Alice remained silent, then, drying her hands, she walked to where Julia sat, standing behind her chair, hands on her shoulders. For a moment she stood there, then said softly, ‘Is she asleep? Why don’t you take her upstairs to her cot? I don’t have to tell you how to do it, now do I?’

Julia was quite composed by the time she came downstairs and Alice was setting out cups and saucers.

‘Kettle’s just on the boil,’ she smiled, removing her apron. ‘Now we can have that chat. Tom won’t be back, yet.’

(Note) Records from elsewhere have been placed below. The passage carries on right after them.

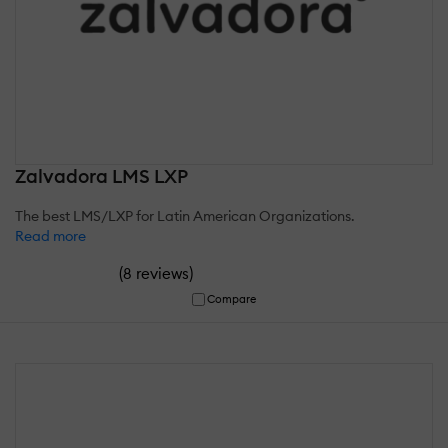
Zalvadora LMS LXP
The best LMS/LXP for Latin American Organizations.
Read more
(
)
8 reviews
Compare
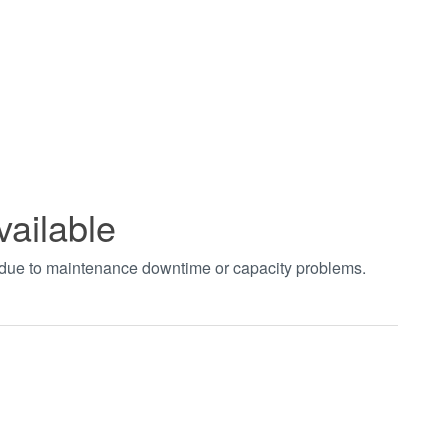
vailable
t due to maintenance downtime or capacity problems.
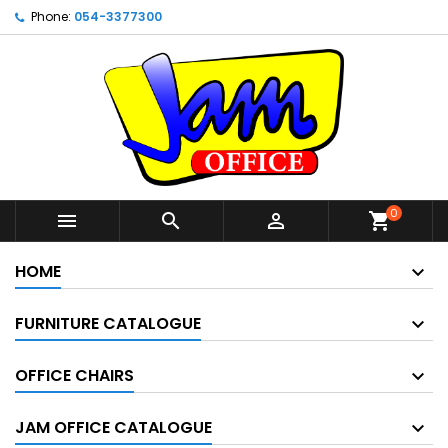
Phone:
054-3377300
0



shopping_cart
HOME
FURNITURE CATALOGUE
OFFICE CHAIRS
JAM OFFICE CATALOGUE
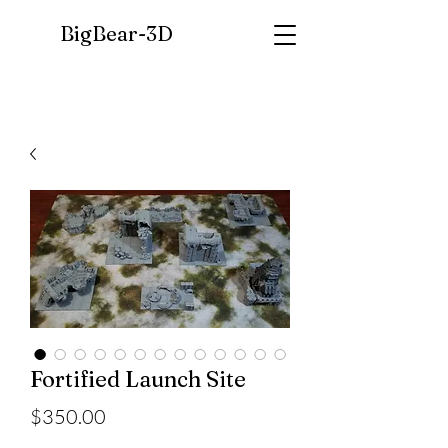
BigBear-
3D
Fortified Launch Site
Price
$350.00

‘Does he always work this late?’

‘Bless you no – leastways, not these days. Windrush was very run down when Mr Hillier bought it. The Army were in it right through the war – the place had gone to rack and ruin. Game covers overgrown and hardly a pheasant in them. Tom’s had to start from scratch. There was no shooting last back end, though he’s hopeful there’ll be good sport come October. He’ll need another keeper, by then. Mr Hillier is keen to have his business friends from London for a few shoots, so Tom wants it all to be in good order.

‘Said he was going to make up the hour he took off, this afternoon, but really it’s only to let you and me have a good gossip.’

‘And you’re happy, Alice? No regrets – about leaving Rowangarth, I mean, and starting afresh here?’